> Exercise instructions:
From the line that contains "or a 4 digit" to the last line of the entries, set down each line exactly as written, both ends included, with nothing else.

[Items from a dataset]
========================

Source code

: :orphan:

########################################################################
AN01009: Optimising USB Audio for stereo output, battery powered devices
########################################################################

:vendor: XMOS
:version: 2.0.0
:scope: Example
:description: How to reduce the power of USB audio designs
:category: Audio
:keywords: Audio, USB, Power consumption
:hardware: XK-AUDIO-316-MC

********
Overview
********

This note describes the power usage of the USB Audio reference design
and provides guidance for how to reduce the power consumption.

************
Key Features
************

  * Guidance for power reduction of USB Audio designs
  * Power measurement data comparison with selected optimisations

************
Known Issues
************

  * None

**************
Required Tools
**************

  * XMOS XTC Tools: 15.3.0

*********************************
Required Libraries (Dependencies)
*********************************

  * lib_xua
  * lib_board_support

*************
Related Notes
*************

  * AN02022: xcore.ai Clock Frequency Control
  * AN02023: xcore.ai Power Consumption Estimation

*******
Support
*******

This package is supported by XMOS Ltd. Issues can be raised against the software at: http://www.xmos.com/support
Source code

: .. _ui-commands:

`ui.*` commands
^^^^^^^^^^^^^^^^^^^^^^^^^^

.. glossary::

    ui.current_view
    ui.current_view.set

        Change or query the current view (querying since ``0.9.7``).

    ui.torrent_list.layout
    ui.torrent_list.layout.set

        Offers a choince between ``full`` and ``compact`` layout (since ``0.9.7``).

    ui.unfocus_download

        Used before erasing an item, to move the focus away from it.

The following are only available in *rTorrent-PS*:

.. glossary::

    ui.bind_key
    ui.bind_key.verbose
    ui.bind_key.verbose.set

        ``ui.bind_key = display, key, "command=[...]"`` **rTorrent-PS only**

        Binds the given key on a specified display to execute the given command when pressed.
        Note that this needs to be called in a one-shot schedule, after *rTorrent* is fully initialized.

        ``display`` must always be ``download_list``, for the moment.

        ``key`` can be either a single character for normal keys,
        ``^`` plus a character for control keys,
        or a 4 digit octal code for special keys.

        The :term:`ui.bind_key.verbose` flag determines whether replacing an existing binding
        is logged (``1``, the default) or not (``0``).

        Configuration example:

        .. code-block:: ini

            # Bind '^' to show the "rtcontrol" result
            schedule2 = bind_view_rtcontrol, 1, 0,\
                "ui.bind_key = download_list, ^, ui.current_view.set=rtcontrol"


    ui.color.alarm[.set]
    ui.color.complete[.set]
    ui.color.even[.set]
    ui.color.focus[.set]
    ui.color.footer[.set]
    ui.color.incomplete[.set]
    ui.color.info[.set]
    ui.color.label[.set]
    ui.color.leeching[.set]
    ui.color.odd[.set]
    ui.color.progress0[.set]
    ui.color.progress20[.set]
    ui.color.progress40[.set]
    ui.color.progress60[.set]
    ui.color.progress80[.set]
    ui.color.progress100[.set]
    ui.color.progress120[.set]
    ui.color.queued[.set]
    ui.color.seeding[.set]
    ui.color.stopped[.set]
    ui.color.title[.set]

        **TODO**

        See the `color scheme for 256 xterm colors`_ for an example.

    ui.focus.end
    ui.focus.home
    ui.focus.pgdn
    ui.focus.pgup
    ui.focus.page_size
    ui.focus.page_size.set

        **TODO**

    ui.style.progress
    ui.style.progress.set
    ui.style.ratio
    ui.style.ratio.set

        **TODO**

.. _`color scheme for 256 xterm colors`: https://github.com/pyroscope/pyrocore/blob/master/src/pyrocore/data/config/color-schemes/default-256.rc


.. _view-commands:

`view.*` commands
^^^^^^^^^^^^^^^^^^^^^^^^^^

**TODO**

========================

> Exercise result:
        or a 4 digit octal code for special keys.

        The :term:`ui.bind_key.verbose` flag determines whether replacing an existing binding
        is logged (``1``, the default) or not (``0``).

        Configuration example:

        .. code-block:: ini

            # Bind '^' to show the "rtcontrol" result
            schedule2 = bind_view_rtcontrol, 1, 0,\
                "ui.bind_key = download_list, ^, ui.current_view.set=rtcontrol"


    ui.color.alarm[.set]
    ui.color.complete[.set]
    ui.color.even[.set]
    ui.color.focus[.set]
    ui.color.footer[.set]
    ui.color.incomplete[.set]
    ui.color.info[.set]
    ui.color.label[.set]
    ui.color.leeching[.set]
    ui.color.odd[.set]
    ui.color.progress0[.set]
    ui.color.progress20[.set]
    ui.color.progress40[.set]
    ui.color.progress60[.set]
    ui.color.progress80[.set]
    ui.color.progress100[.set]
    ui.color.progress120[.set]
    ui.color.queued[.set]
    ui.color.seeding[.set]
    ui.color.stopped[.set]
    ui.color.title[.set]

        **TODO**

        See the `color scheme for 256 xterm colors`_ for an example.

    ui.focus.end
    ui.focus.home
    ui.focus.pgdn
    ui.focus.pgup
    ui.focus.page_size
    ui.focus.page_size.set

        **TODO**

    ui.style.progress
    ui.style.progress.set
    ui.style.ratio
    ui.style.ratio.set

        **TODO**

.. _`color scheme for 256 xterm colors`: https://github.com/pyroscope/pyrocore/blob/master/src/pyrocore/data/config/color-schemes/default-256.rc


.. _view-commands:

`view.*` commands
^^^^^^^^^^^^^^^^^^^^^^^^^^

**TODO**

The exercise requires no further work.